Review: "After years and years and years, Fantagraphics has finally started their deluxe reprint series of Walt Kelly's comic strip Pogo. The first volume is available right now, and it's absolutely beautiful, a big comic book with real heft and majesty.... Pogo always felt, to me, like a strip you should read like a novel, a continuing sitcom about the personality-heavy critters who live in a swamp. This collection proves that I was right. This isn't a book you read so much as sink into: Kelly's brilliant ear for dialect and voice lulls you along, and then you're lost in his beautiful artwork.... The whole book is... a series of packed — but crystal clear — panels that grow together to establish a world of curious characters whose misunderstandings lead to great adventures. If I had to make one complaint about this Pogo collection, it'd be that it ends too soon.... If you like comics, or if you know any kids who read comic strip collections, this is the Christmas book for you." – Paul Constant, The Stranger

Walt Disney's Donald Duck: Lost in the Andes

Review: "[My] gripes are minor in relation to the beauty and quality of this book presentation, as well as the stories themselves.... The stories, of course, are outstanding. Most of the long adventure tales are classics in their own right.... Plus, Barks comes up with some of the most brilliant schemes and swindles — most perpetrated against Donald for comedic effect. The super-compressed plotting makes everything more frenetic — and more funny! Walt Disney’s Donald Duck: Lost in the Andes is an excellent start to Fantagraphics’ Carl Barks Library." – K.C. Carlson, Comics Worth Reading

Mome Vol. 21

Review: "It was the best of Momes, it was the worst of Momes. Alright, that’s not quite accurate, and not quite fair, either. But this unwittingly penultimate issue of Fantagraphics’ long-running alternative-comics anthology — page for page the longest-running such enterprise in American history! — is a hit-or-miss affair in the mighty Mome manner. ...[T]he hits... are strong enough to make the book worth checking out.... You gotta take the rough to find the diamonds." – Sean T. Collins, Attentiondeficitdisorderly

Special Exits

Review: "The ability to make me cry is not generally something I praise in a book.... But in Special Exits Joyce Farmer pulls off something much more difficult — she takes a true story and plays it straight without any overly dramatic embellishment. Her frank honesty lays bare the emotional core of the story.... Farmer’s black and white line drawings are detailed and expressive, but never flashy. Her art is straightforward, as befits the story.... The end product is as honest and unembellished as a personal journal and we’re lucky Farmer’s chosen to share it with us." – Andrew Fuerste-Henry, No Flying No Tights

Taking Punk to the Masses: From Nowhere to Nevermind - A Visual History from the Permanent Collection of Experience Music Project

Review: "Despite [Taking Punk to the Masses'] coffee table book appearance, McMurray tries to keep the punk rock do-it-yourself ethic by letting the artifacts and punk denizens speak for themselves.... The quotes from the publisher/artists who created them and musicians who were featured weave together nicely to give a sense of moment. And sometimes the creator and object merge, such as the Nirvana show posters hand-drawn by Kurt Cobain." – Ian S. Wilder, Boog City (PDF download)

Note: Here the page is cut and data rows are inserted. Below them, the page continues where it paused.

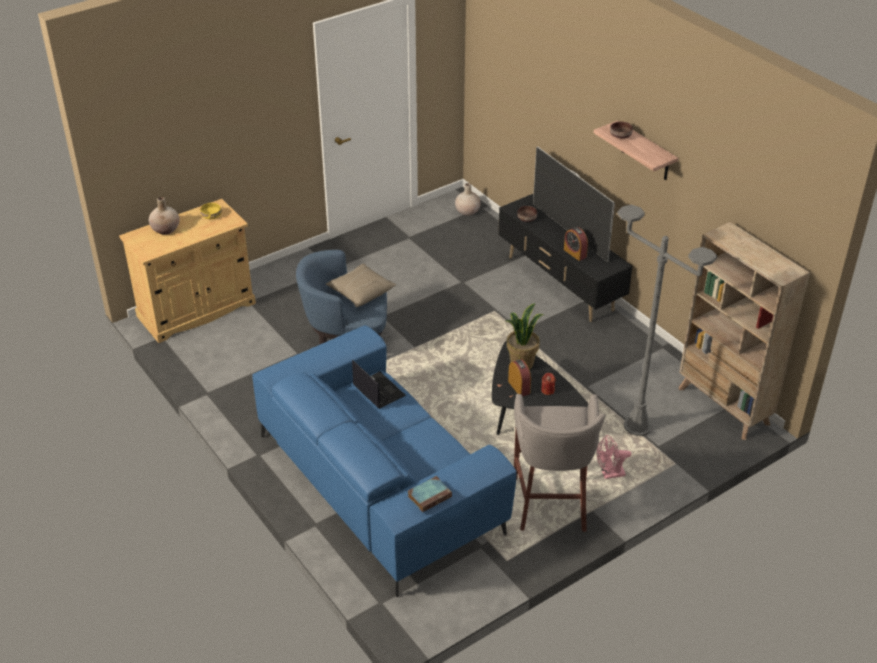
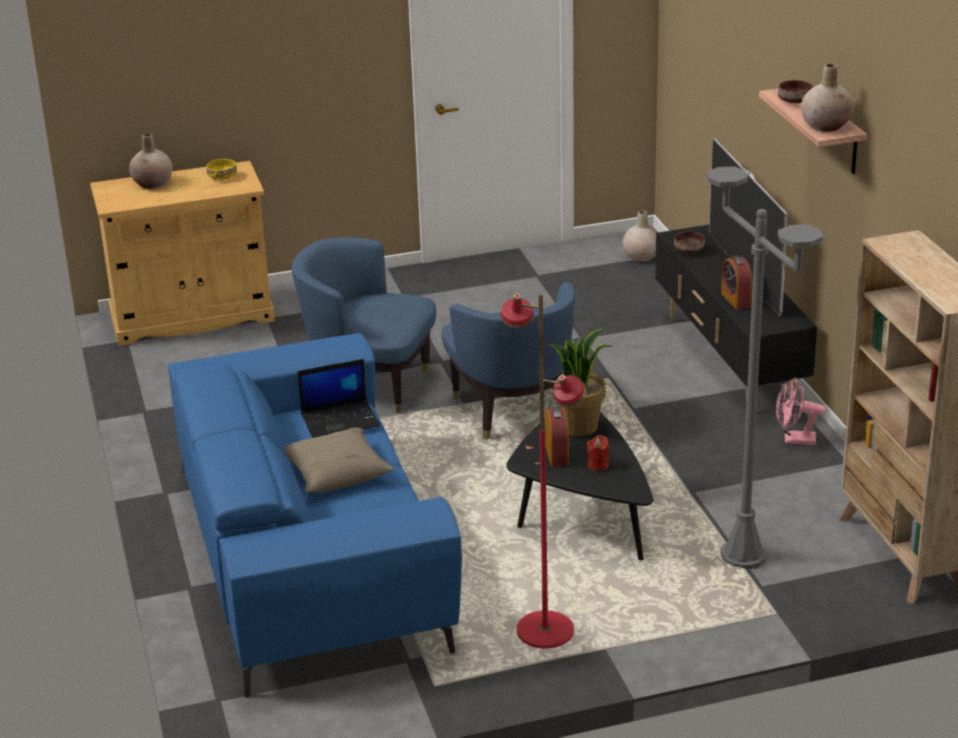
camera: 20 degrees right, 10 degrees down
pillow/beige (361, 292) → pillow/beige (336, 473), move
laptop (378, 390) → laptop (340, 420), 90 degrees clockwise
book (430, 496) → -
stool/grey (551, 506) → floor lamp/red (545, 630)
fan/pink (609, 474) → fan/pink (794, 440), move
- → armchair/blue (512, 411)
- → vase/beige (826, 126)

Old Jewish Comedians - The Complete Collection

Interview: At Heeb, Eli Valley chats with Drew Friedman about old Jewish comedians and Old Jewish Comedians: "A lot of these guys, they get to a point where they’re angry they’re not getting the attention they used to get. I guess that’s true for anybody getting old who used to be in the limelight. I wanted to capture that. 'Pay attention to me, I’m old but I’m still funny and I want you to pay attention to me.' These guys are still in your face, they never slow down, but basically it’s over. There’s no more work. A lot of them would just be happy to receive an award for their work. You just don’t want to be forgotten."